Good became good enough to busk alongside her hometown Nashville's street musicians and found inspiration in fire-spinning women who performed at Tennessee's Bonnaroo music festival.

She learned from other hula-hoopers to incorporate fire and aerial acrobatics into an act she performed at bars, house parties, circus shows and corporate events.

"The love of the flame," Good said.

NBA teams came calling three years ago. Her act includes the "Big Red Ball" upon which she treads and spins as many as a dozen hula hoops.

Now 31, Good lives in both Nashville and Las Vegas, the circus industry's hub. She estimates she'll work 60 pro and college basketball halftimes as well as minor-league baseball this year.

Good has performed four times at Target Center in the last nine months. "It feels like home here now," she said.

She appeared on "America's Got Talent" four times, reaching the semifinals. Prickly judge Cowell called both "really boring" and "amazing" in the same performance while host Terry Crews dryly said this:

"Grace is good."

Steve Max

Professional Simon Says caller

Steve Max was one of those kids who taught himself juggling and magic tricks.

You know the ones.

By 15, he worked birthday parties, and 47 years later, he still credits his father, Stan, for driving him everywhere. He tried stand-up comedy — "A tough line of work" — and worked the Catskill Mountains resort night clubs, where legends Henny Youngman and Milton Berle once did.

He watched and learned how to work a crowd. It's also where he started to incorporate the child's game "Simon Says" into his act as "Simon Sez."

"Audiences liked the 'Simon Sez' better than my magic," he said. "I'm smart. I can take a hint. I put the magic away, and here we are, still doing my thing."

He's in his 21st year playing that game with halftime participants and corporate crowds.

His act is a change of pace from the acrobats and animal acts. He brings audience participation onto the court in a fast-talking, free-form bit that changes every night.

"I cannot do a handstand or back flip," said Max, who is 62.

His schedule from October to April included 87 pro and college games and six corporate events. One night in March he was at Target Center, the next at a Los Angeles Clippers game because he travels light.

"No animals, no fire hoops," he said. "I'm proud to say I've never pooped on the court."

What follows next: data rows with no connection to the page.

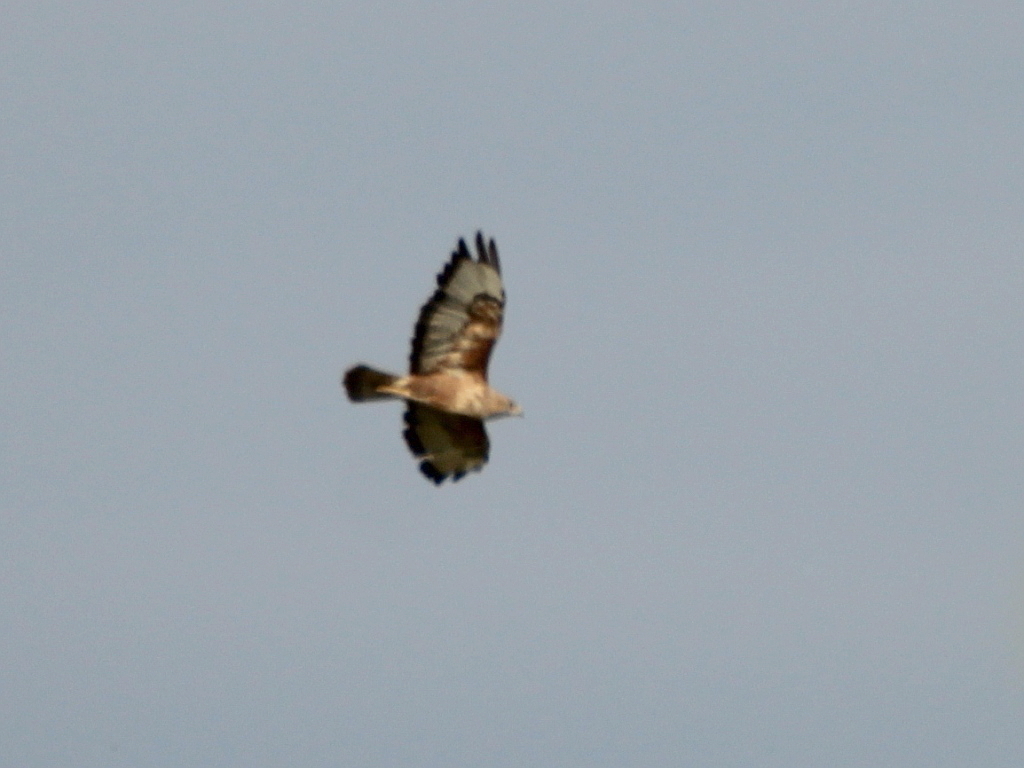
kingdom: Animalia
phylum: Chordata
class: Aves
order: Accipitriformes
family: Accipitridae
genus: Buteo
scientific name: Buteo buteo
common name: Common buzzard
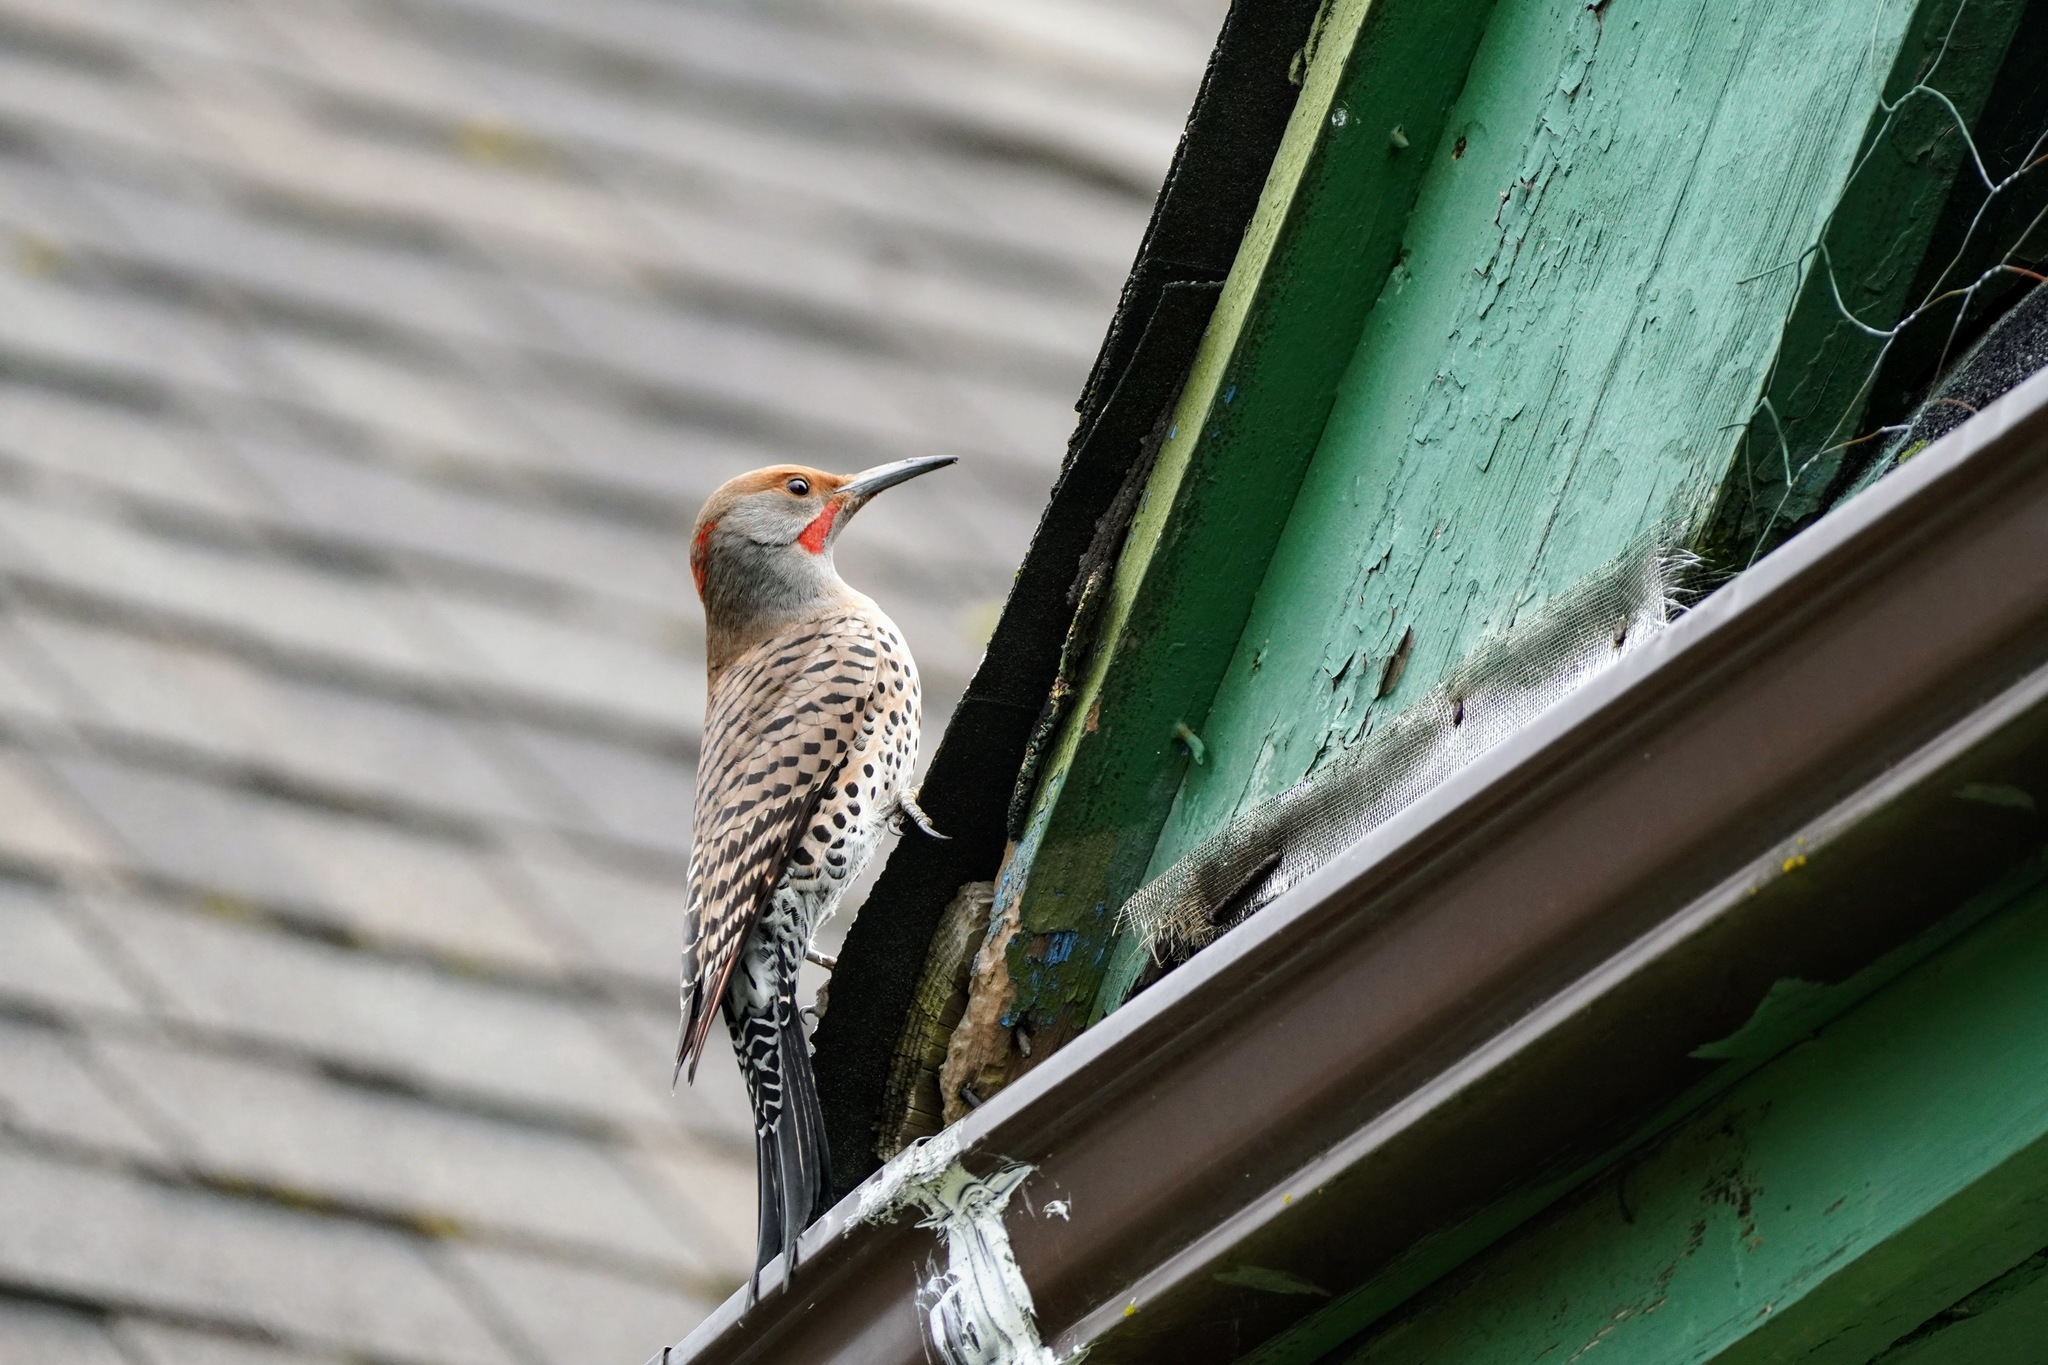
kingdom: Animalia
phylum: Chordata
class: Aves
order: Piciformes
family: Picidae
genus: Colaptes
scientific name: Colaptes auratus
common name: Northern flicker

Max calls the game "inherently fun" because it has just one rule: Do what 'Simon Sez' — or doesn't say.

"No one can do anything to stay in the game if I want to get you out," Max said.

All that for seven minutes in a 15-minute NBA halftime.

"That's what I live for, the opportunity to entertain 18,000 people and make everyone laugh and smile," Max said. "It's a great way to make a living."